> _Page text_
-=-=-=-=-

The art and science of measuring prevention
This week I am attending the California Coalition Against Sexual Assault’s series of trainings on Measuring Prevention where California’s rape crisis centers and domestic violence programs are exploring how to evaluate their prevention programs and examine ways to collect and analyze data. Given the small budgets to implement and evaluate the programs, we are exploring creative ways to do this.
The article Commentary on Foubert, Godin, & Tatum (2010): The Evolution of Sexual Violence Prevention and the Urgency for Effectiveness recently ePublished for the Journal of Interpersonal Violence prompted me to think hard about how we measure sexual violence prevention efforts.
Since sexual violence recognized as a serious problem, there is a growing consensus that both intervention and prevention are necessary. But creating change that will actually reduce the rates of sexual violence is quite complex. There are no easy answers, no magic solution nor one key behavior that will absolutely lead to prevention, Even with a complex issue such as HIV prevention, we know that regular consistent use of condoms will reduce incidence of HIV infection. But there is no simple equivalent behavior for rape prevention. (Part of me wants to say there is – just don’t force someone to have sex. While this sentiment is understandable and true, unfortunately this message alone is not really a good strategy to actually ending rape.)
Evaluation is a tool that will assist us in determining how we can prevent rape. I think of the process of developing, implementing and evaluating prevention efforts as a combination of art and science. Science provides essential tools to for our work (such as epidemiology to understand the problem, and rigorous evaluation of prevention program effectiveness), but the art is the creativity and innovation that goes beyond what we have done in the past to create new approaches. While science is grounded in testable knowledge, I do not want to lose the art of finding ways to connect with communities and fostering change to shift cultural norms. Some of the greatest movements in our history to create change relied heavily on the art more than the science to foster change. The civil rights movement did not rely of randomized clinical trials to take action to change policies. I want to learn from both the art and science of prevention.
Commentary on Foubert, Godin, & Tatum (2010): The Evolution of Sexual Violence Prevention and the Urgency for Effectiveness looks at the science of evaluation of sexual violence prevention. The authors describe “experimental and rigorous quasi-experimental designs with well-matched control groups that have been replicated by investigators other than the developers as the designs that provide the strongest evidence.” What I found especially useful in this article is the notion that evaluation is part of a process. The authors suggest that “[r]efining a program through less rigorous evaluation methods is often cost effective and may result in a more cohesive and well-developed program that can then be subjected to more rigorous evaluation.” That process is what I described above as the art.
In this article, the authors critique the published evaluations of John Foubert and his colleagues about The Men’s Program. I too have written previously about some of my concerns about this program. I agree that the one-hour presentation of the Men’s Program is inconsistent with generally accepted prevention principles. I find it hard to image actual behavior change comes from such a short presentation alone.

-=-=-=-=-

> _Directions_
1. Copy the part of the post on measuring prevention starting at "In this article, the" and ending at "short presentation alone.".
2. Put this sentence from the post on measuring prevention into Spanish: "Evaluation is a tool that will assist us in determining how we can prevent rape."
3. Which surnames appear in the title of the commentary that the post on measuring prevention discusses? List them.
The listing has nothing to do with what you're asked to do here.

> _Data below_
-=-=-=-=-

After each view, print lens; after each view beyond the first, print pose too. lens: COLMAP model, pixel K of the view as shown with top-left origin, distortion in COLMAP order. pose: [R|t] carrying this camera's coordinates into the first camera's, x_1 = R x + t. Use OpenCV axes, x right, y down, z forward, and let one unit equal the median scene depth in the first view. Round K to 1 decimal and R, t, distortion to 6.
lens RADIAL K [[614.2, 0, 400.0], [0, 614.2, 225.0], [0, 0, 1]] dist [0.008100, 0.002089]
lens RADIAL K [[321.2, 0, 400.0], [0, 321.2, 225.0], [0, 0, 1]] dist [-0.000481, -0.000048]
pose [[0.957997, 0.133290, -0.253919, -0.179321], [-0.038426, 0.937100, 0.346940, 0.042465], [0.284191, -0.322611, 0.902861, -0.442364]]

-=-=-=-=-

> _Answers to this exercise_
1.
In this article, the authors critique the published evaluations of John Foubert and his colleagues about The Men’s Program. I too have written previously about some of my concerns about this program. I agree that the one-hour presentation of the Men’s Program is inconsistent with generally accepted prevention principles. I find it hard to image actual behavior change comes from such a short presentation alone.

2. La evaluación es una herramienta que nos ayudará a determinar cómo podemos prevenir la violación.

3. Foubert, Godin, Tatum